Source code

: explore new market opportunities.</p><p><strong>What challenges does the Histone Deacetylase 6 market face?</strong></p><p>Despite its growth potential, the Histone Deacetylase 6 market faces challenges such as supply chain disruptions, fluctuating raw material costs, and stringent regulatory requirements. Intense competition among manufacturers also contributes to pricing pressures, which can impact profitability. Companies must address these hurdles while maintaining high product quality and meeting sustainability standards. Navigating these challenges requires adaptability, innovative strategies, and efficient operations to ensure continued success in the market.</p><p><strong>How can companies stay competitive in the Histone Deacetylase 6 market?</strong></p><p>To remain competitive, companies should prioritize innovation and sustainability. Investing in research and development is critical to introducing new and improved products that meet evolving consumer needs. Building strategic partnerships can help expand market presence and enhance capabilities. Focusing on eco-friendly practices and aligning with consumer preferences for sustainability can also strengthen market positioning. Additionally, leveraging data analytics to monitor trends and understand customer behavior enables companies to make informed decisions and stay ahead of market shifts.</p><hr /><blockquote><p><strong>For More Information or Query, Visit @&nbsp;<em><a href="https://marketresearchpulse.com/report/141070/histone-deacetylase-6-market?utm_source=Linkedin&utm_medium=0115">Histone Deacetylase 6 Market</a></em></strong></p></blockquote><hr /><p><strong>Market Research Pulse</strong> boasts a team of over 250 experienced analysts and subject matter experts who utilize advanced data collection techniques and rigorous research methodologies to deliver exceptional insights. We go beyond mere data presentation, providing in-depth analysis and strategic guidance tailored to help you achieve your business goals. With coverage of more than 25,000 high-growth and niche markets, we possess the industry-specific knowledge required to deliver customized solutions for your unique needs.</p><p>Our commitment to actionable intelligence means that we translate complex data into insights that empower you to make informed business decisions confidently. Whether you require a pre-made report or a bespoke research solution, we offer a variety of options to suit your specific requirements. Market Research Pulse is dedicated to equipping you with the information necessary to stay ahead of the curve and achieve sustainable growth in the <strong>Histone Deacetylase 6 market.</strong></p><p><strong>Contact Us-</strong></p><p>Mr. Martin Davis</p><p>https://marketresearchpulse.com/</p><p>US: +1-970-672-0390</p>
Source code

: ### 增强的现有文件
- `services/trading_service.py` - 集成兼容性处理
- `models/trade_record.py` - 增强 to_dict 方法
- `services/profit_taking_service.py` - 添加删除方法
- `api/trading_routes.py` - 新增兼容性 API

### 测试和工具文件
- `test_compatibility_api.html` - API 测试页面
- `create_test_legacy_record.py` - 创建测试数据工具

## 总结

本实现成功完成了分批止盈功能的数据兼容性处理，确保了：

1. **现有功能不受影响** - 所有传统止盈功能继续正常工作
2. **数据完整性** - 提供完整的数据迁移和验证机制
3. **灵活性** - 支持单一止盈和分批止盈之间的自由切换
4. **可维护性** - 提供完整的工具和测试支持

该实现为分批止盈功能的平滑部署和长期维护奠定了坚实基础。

======

EXERCISE GOAL → Each line from the one containing "3. **灵活性** - 支持单一止盈和分批止盈之间的自由切换" through the final line of the records must be repeated exactly, with no line added or dropped.

RESULT →
3. **灵活性** - 支持单一止盈和分批止盈之间的自由切换
4. **可维护性** - 提供完整的工具和测试支持

该实现为分批止盈功能的平滑部署和长期维护奠定了坚实基础。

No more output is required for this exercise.